Star Wars Battlefront 2 Preview: These aren’t the droids you’re looking for


Well, parts of them are.

One of the major criticisms of 2015’s Star Wars Battlefront was that it didn’t have a single-player campaign. This year, Star Wars Battlefront 2 is looking to rectify that by taking players into the Star Wars universe and bridging the gap between Episode VI – Return of the Jedi and Episode VII – The Force Awakens.

Main protagonist Iden Versio is the leader of an Empire Special Forces group known as the Inferno Squad. While most of the films (and games, for that matter) tend to focus on the good guys, Battlefront 2‘s story is giving us a glimpse into the other side of the war. Things open with Iden being captured by the Rebellion and needing to figure out a way to escape.

Using her tiny droid — which conveniently attaches to the back of her suit — she is able to break out of her cell, then needing to find a way off the ship. This is where the game begins to teach you some of the mechanics like sneaking, melee knockouts, shooting and other skill abilities Iden has at her disposal. Despite a multitude of sci-fi gadgets and abilities, ground combat is generic; wholly linear ship corridors make matters worse.

After making her escape, Iden is reunited with Inferno Squad during Return of the Jedi‘s famous Battle of Endor. During one of the cutscenes, her team looks to the sky and witnesses the destruction of the Death Star. It’s an impressive moment of storytelling as you can see truly see the devastation on their faces, witnessing the fall of their iconic installation. These cutscenes were amazing, offering a very authentic Star Wars experience and turning the hype meter up to 11.

One of the objectives in the next area involves you trying to clear out an outpost. As an AT-ST comes charging, you soon realise it’s been taken over by the Rebels. Normally, the task to defeat it would seem like quite the challenge, though the enemies I encountered were fairly useless. After a lackluster battle, you make your way to a landing platform where Iden helps her squad secure some ships to get off the planet. This offers your first introduction of Battlefront 2‘s starship combat, and your first real taste of non-monotonous fighting.
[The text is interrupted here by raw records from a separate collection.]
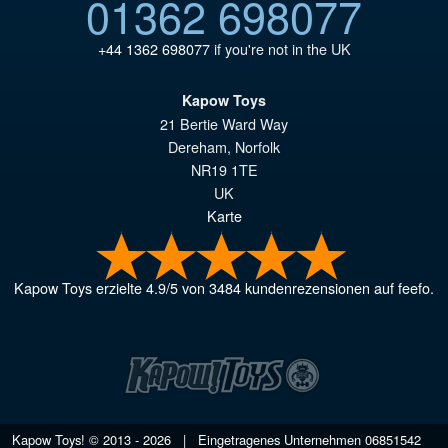
01362 698077
+44 1362 698077
if you're not in the UK
Kapow Toys
21 Bertie Ward Way
Dereham
,
Norfolk
NR19 1TE
UK
Karte
Kapow Toys
erzielte
4.9
/
5
von
3484
kundenrezensionen auf feefo.
Kapow Toys! © 2013 - 2026 | Eingetragenes Unternehmen
06851542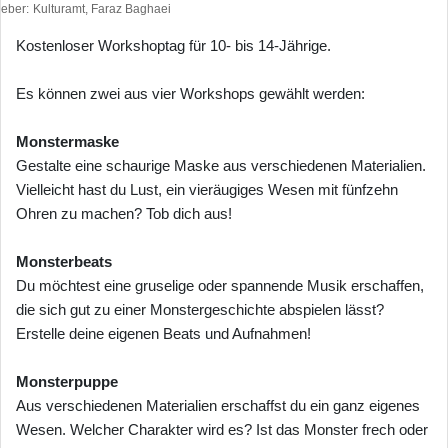
heber
Kulturamt, Faraz Baghaei
Kostenloser Workshoptag für 10- bis 14-Jährige.
Es können zwei aus vier Workshops gewählt werden:
Monstermaske
Gestalte eine schaurige Maske aus verschiedenen Materialien.
Vielleicht hast du Lust, ein vieräugiges Wesen mit fünfzehn
Ohren zu machen? Tob dich aus!
Monsterbeats
Du möchtest eine gruselige oder spannende Musik erschaffen,
die sich gut zu einer Monstergeschichte abspielen lässt?
Erstelle deine eigenen Beats und Aufnahmen!
Monsterpuppe
Aus verschiedenen Materialien erschaffst du ein ganz eigenes
Wesen. Welcher Charakter wird es? Ist das Monster frech oder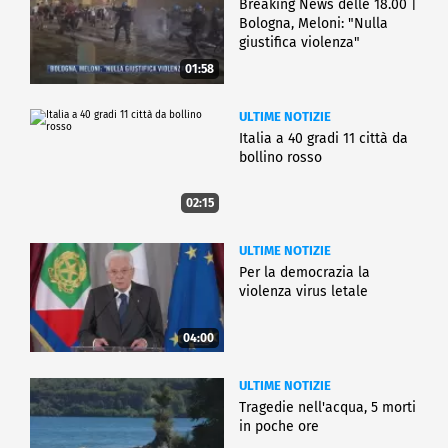
Breaking News delle 18.00 |
Bologna, Meloni: "Nulla
giustifica violenza"
01:58
ULTIME NOTIZIE
Italia a 40 gradi 11 città da
bollino rosso
02:15
ULTIME NOTIZIE
Per la democrazia la
violenza virus letale
04:00
ULTIME NOTIZIE
Tragedie nell'acqua, 5 morti
in poche ore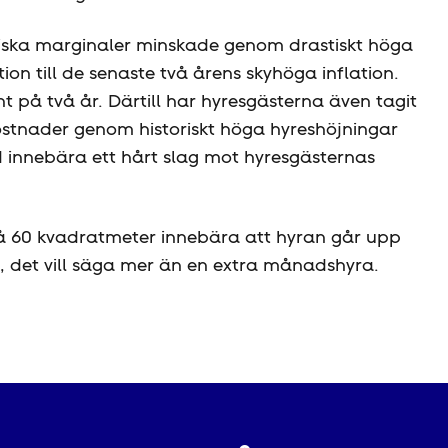
miska marginaler minskade genom drastiskt höga
tion till de senaste två årens skyhöga inflation.
på två år. Därtill har hyresgästerna även tagit
stnader genom historiskt höga hyres­höjningar
 innebära ett hårt slag mot hyresgästernas
på 60 kvadratmeter innebära att hyran går upp
r, det vill säga mer än en extra månadshyra.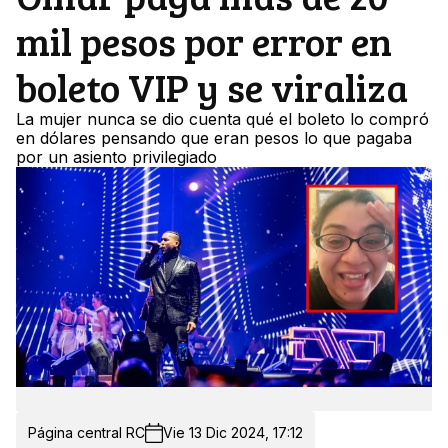
mil pesos por error en
boleto VIP y se viraliza
La mujer nunca se dio cuenta qué el boleto lo compró
en dólares pensando que eran pesos lo que pagaba
por un asiento privilegiado
Página central RC
Vie 13 Dic 2024, 17:12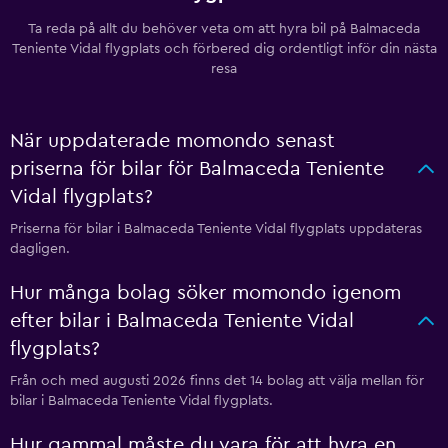
Ta reda på allt du behöver veta om att hyra bil på Balmaceda
Teniente Vidal flygplats och förbered dig ordentligt inför din nästa
resa
När uppdaterade momondo senast
priserna för bilar för Balmaceda Teniente
Vidal flygplats?
Priserna för bilar i Balmaceda Teniente Vidal flygplats uppdateras
dagligen.
Hur många bolag söker momondo igenom
efter bilar i Balmaceda Teniente Vidal
flygplats?
Från och med augusti 2026 finns det 14 bolag att välja mellan för
bilar i Balmaceda Teniente Vidal flygplats.
Hur gammal måste du vara för att hyra en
After maneuvering a TIE fighter through a debris field, you end up in the midst of a space battle, charged to protect the Dauntless, an Imperial star destroyer. You begin the assault by extinguishing a number of Corvette blockade ships and boarding shuttles. While this is occurring, X-Wing and Y-Wing starfighters are bombarding everything around you; you have to protect your wingman as well to keep your squad alive. As you thin down the numbers you’re able to fly into a Rebel cruiser’s shuttle bay to then disembark and run around on foot. Once you complete your next objective onboard the cruiser, you again take flight to help the Dauntless escape.

Apart from visuals and sound, these starfighter battles are by far the most promising aspect of Star Wars Battlefront 2. The objectives which you are given to complete are fun and there’s some great variety in the different tasks you must accomplish while piloting the ship. It is such a different contrast to the on foot shooting aspect of the game, which I found to be generic.

Telling the story from the Empire’s point of view — giving us something we don’t see that often — is a fantastic idea. That said, I couldn’t help but walk away after from my session thinking about the barrage of subtle hints that suggests the tides will turn at some stage; simply put, I believe the story will shift into a redemption arc. To have an action-packed game that elicits the look and feel of Star Wars so well fall back into a common trope would completely undermine it; I hope my hunch is proven wrong.

We’ll soon see — Star Wars: Battlefront 2 heads to Windows PC, Xbox One and PS4 on 17 November.